My friend has an outgoing son named Jack.  Before he was two, when his vocabulary was relatively limited, he used to stand in front of the refrigerator, throw his head back and yell, “Cheese…Cheese” with a passion that possessed his little body.

This morning at the Ferry Building Farmer’s Market I had to hold myself back from doing this same thing in front of the Bodega and Yerba Santa Goat Dairy booth.  Being a fan of goat cheese and small, local farmers, I felt my heart quicken when I saw a mesmerizing array of goat cheeses.   The man behind the table reached out to me with a small square of Queso Fresco, speared by a toothpick.  I took the sample, popped it in my mouth and closed my eyes. Soft, flavorful with a slight hint of sea salt, it was perfect. I felt joy.  This first taste was immediately followed by an invitation to try Queso Crema, a beautiful, billowy goat cheese, sharing a cracker with Marin Gourmet’s Aubergine roasted eggplant puree.  The softness and subtle flavor of the Queso Crema combined with the tangy, smoky flavor of the Aubergine made me want to bury my face in the tub and take up permanent residence with this farmer.

I slowly emerged from my euphoria and learned more about the origins of this incredible cheese.  Javier Salmon, a third generation cheese maker from Peru made the cheese himself at their farm in Lakeport, CA.  His father made cheese for 30 years in Peru, where Javier learned cheese making as a boy.

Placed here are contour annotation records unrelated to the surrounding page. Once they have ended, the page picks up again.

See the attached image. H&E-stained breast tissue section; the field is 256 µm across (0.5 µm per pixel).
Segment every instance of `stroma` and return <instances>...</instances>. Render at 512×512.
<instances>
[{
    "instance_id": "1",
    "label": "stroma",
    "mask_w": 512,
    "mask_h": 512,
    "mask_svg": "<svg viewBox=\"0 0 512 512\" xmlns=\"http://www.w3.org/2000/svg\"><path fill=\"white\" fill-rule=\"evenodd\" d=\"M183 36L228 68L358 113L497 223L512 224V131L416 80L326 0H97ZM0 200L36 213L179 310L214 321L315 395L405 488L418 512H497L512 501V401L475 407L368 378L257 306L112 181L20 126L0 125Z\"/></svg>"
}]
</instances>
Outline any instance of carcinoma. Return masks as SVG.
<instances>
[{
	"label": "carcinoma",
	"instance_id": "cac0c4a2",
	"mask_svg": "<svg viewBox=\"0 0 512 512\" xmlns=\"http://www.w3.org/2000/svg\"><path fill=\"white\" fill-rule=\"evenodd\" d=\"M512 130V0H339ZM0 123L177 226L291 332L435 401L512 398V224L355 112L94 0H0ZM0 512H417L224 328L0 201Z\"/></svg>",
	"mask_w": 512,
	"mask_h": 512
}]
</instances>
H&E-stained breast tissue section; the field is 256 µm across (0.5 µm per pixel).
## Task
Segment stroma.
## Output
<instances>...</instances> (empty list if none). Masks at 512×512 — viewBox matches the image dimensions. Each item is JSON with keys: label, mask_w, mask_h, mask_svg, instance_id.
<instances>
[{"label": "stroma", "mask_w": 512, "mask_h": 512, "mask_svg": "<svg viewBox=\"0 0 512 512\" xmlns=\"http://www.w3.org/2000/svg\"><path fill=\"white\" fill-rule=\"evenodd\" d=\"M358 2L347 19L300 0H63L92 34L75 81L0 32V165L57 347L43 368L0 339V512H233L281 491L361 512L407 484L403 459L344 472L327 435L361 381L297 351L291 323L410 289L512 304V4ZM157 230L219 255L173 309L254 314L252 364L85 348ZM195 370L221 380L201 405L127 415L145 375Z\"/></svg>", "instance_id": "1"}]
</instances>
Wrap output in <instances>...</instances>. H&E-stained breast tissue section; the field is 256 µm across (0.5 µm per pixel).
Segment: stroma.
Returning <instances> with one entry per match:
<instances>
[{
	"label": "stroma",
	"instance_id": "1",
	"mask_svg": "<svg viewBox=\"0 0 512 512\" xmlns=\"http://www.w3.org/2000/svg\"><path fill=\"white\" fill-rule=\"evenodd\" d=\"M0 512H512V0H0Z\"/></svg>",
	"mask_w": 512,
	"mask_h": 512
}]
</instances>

This craft has since been passed on to Daniel, Javier’s brother and the youngest son in the family, who apprenticed with Javier.

If you find yourself at the Ferry Building Farmers Market in San Francisco between April and November, seek out a spot in front of the Bodega and Yerba Santa Goat Dairy booth.  You may also find yourself seized with the pure, unfiltered passion of a toddler by this full and creative cheese and its farmer.

These cheeses are art, finely crafted through a meaningful family tradition.